**WORK TO BE COMPLETED**: Write the data out again so that it matches word for word.

**DATA RECORDS**:
★ ★ ★ ★ ★ ★ ★

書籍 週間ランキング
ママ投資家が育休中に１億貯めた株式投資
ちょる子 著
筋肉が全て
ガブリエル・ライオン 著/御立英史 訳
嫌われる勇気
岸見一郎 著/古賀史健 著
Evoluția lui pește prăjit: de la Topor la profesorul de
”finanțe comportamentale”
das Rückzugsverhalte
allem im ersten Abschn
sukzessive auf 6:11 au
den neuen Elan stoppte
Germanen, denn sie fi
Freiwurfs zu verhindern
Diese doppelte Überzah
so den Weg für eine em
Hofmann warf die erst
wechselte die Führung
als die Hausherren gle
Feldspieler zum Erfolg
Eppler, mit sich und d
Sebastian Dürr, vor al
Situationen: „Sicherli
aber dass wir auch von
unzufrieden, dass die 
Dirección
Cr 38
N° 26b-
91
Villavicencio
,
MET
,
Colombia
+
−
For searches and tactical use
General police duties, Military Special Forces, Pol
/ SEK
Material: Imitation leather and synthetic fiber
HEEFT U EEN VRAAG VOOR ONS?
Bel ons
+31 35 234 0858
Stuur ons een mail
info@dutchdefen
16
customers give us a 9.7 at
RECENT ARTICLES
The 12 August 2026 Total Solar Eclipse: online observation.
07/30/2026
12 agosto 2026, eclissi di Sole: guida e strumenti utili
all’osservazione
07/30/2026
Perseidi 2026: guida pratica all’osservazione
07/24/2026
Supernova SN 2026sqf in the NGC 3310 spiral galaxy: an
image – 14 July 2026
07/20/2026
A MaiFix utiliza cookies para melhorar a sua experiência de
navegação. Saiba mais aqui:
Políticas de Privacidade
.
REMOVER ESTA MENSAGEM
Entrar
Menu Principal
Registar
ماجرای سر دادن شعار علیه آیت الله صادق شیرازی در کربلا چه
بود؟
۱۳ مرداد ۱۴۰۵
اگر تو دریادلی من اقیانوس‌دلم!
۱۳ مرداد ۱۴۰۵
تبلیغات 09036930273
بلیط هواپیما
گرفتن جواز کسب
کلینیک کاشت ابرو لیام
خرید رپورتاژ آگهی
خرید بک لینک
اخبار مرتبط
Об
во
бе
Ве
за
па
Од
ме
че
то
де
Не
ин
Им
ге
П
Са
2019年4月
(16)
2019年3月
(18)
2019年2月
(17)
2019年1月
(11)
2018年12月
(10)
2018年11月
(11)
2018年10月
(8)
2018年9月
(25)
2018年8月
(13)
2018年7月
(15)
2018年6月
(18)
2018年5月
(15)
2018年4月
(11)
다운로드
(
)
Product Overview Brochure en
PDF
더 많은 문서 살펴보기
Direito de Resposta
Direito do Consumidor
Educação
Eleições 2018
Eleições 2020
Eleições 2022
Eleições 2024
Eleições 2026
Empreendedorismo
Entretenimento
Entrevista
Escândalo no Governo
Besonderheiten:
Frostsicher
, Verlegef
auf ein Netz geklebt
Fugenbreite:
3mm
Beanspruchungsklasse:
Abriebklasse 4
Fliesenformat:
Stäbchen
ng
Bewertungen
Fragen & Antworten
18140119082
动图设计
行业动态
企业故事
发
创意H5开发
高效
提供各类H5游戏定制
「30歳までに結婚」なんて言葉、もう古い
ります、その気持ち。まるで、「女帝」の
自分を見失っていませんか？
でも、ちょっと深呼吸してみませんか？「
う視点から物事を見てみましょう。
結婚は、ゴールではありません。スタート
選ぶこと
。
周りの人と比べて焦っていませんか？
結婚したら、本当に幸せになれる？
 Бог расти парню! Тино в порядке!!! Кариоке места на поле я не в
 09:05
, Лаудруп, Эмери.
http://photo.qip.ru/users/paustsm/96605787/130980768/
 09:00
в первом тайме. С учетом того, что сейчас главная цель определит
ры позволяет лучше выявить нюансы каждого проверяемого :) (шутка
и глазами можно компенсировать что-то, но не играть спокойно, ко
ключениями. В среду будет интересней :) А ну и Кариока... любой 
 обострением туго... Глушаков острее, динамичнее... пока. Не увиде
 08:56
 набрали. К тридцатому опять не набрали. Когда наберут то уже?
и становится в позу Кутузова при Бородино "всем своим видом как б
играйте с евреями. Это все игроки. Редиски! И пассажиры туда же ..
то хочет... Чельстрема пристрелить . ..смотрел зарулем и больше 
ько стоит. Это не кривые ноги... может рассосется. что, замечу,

★ ★ ★ ★ ★ ★ ★

**EXERCISE RESPONSE**:
書籍 週間ランキング
ママ投資家が育休中に１億貯めた株式投資
ちょる子 著
筋肉が全て
ガブリエル・ライオン 著/御立英史 訳
嫌われる勇気
岸見一郎 著/古賀史健 著
Evoluția lui pește prăjit: de la Topor la profesorul de
”finanțe comportamentale”
das Rückzugsverhalte
allem im ersten Abschn
sukzessive auf 6:11 au
den neuen Elan stoppte
Germanen, denn sie fi
Freiwurfs zu verhindern
Diese doppelte Überzah
so den Weg für eine em
Hofmann warf die erst
wechselte die Führung
als die Hausherren gle
Feldspieler zum Erfolg
Eppler, mit sich und d
Sebastian Dürr, vor al
Situationen: „Sicherli
aber dass wir auch von
unzufrieden, dass die 
Dirección
Cr 38
N° 26b-
91
Villavicencio
,
MET
,
Colombia
+
−
For searches and tactical use
General police duties, Military Special Forces, Pol
/ SEK
Material: Imitation leather and synthetic fiber
HEEFT U EEN VRAAG VOOR ONS?
Bel ons
+31 35 234 0858
Stuur ons een mail
info@dutchdefen
16
customers give us a 9.7 at
RECENT ARTICLES
The 12 August 2026 Total Solar Eclipse: online observation.
07/30/2026
12 agosto 2026, eclissi di Sole: guida e strumenti utili
all’osservazione
07/30/2026
Perseidi 2026: guida pratica all’osservazione
07/24/2026
Supernova SN 2026sqf in the NGC 3310 spiral galaxy: an
image – 14 July 2026
07/20/2026
A MaiFix utiliza cookies para melhorar a sua experiência de
navegação. Saiba mais aqui:
Políticas de Privacidade
.
REMOVER ESTA MENSAGEM
Entrar
Menu Principal
Registar
ماجرای سر دادن شعار علیه آیت الله صادق شیرازی در کربلا چه
بود؟
۱۳ مرداد ۱۴۰۵
اگر تو دریادلی من اقیانوس‌دلم!
۱۳ مرداد ۱۴۰۵
تبلیغات 09036930273
بلیط هواپیما
گرفتن جواز کسب
کلینیک کاشت ابرو لیام
خرید رپورتاژ آگهی
خرید بک لینک
اخبار مرتبط
Об
во
бе
Ве
за
па
Од
ме
че
то
де
Не
ин
Им
ге
П
Са
2019年4月
(16)
2019年3月
(18)
2019年2月
(17)
2019年1月
(11)
2018年12月
(10)
2018年11月
(11)
2018年10月
(8)
2018年9月
(25)
2018年8月
(13)
2018年7月
(15)
2018年6月
(18)
2018年5月
(15)
2018年4月
(11)
다운로드
(
)
Product Overview Brochure en
PDF
더 많은 문서 살펴보기
Direito de Resposta
Direito do Consumidor
Educação
Eleições 2018
Eleições 2020
Eleições 2022
Eleições 2024
Eleições 2026
Empreendedorismo
Entretenimento
Entrevista
Escândalo no Governo
Besonderheiten:
Frostsicher
, Verlegef
auf ein Netz geklebt
Fugenbreite:
3mm
Beanspruchungsklasse:
Abriebklasse 4
Fliesenformat:
Stäbchen
ng
Bewertungen
Fragen & Antworten
18140119082
动图设计
行业动态
企业故事
发
创意H5开发
高效
提供各类H5游戏定制
「30歳までに結婚」なんて言葉、もう古い
ります、その気持ち。まるで、「女帝」の
自分を見失っていませんか？
でも、ちょっと深呼吸してみませんか？「
う視点から物事を見てみましょう。
結婚は、ゴールではありません。スタート
選ぶこと
。
周りの人と比べて焦っていませんか？
結婚したら、本当に幸せになれる？
 Бог расти парню! Тино в порядке!!! Кариоке места на поле я не в
 09:05
, Лаудруп, Эмери.
http://photo.qip.ru/users/paustsm/96605787/130980768/
 09:00
в первом тайме. С учетом того, что сейчас главная цель определит
ры позволяет лучше выявить нюансы каждого проверяемого :) (шутка
и глазами можно компенсировать что-то, но не играть спокойно, ко
ключениями. В среду будет интересней :) А ну и Кариока... любой 
 обострением туго... Глушаков острее, динамичнее... пока. Не увиде
 08:56
 набрали. К тридцатому опять не набрали. Когда наберут то уже?
и становится в позу Кутузова при Бородино "всем своим видом как б
играйте с евреями. Это все игроки. Редиски! И пассажиры туда же ..
то хочет... Чельстрема пристрелить . ..смотрел зарулем и больше 
ько стоит. Это не кривые ноги... может рассосется. что, замечу,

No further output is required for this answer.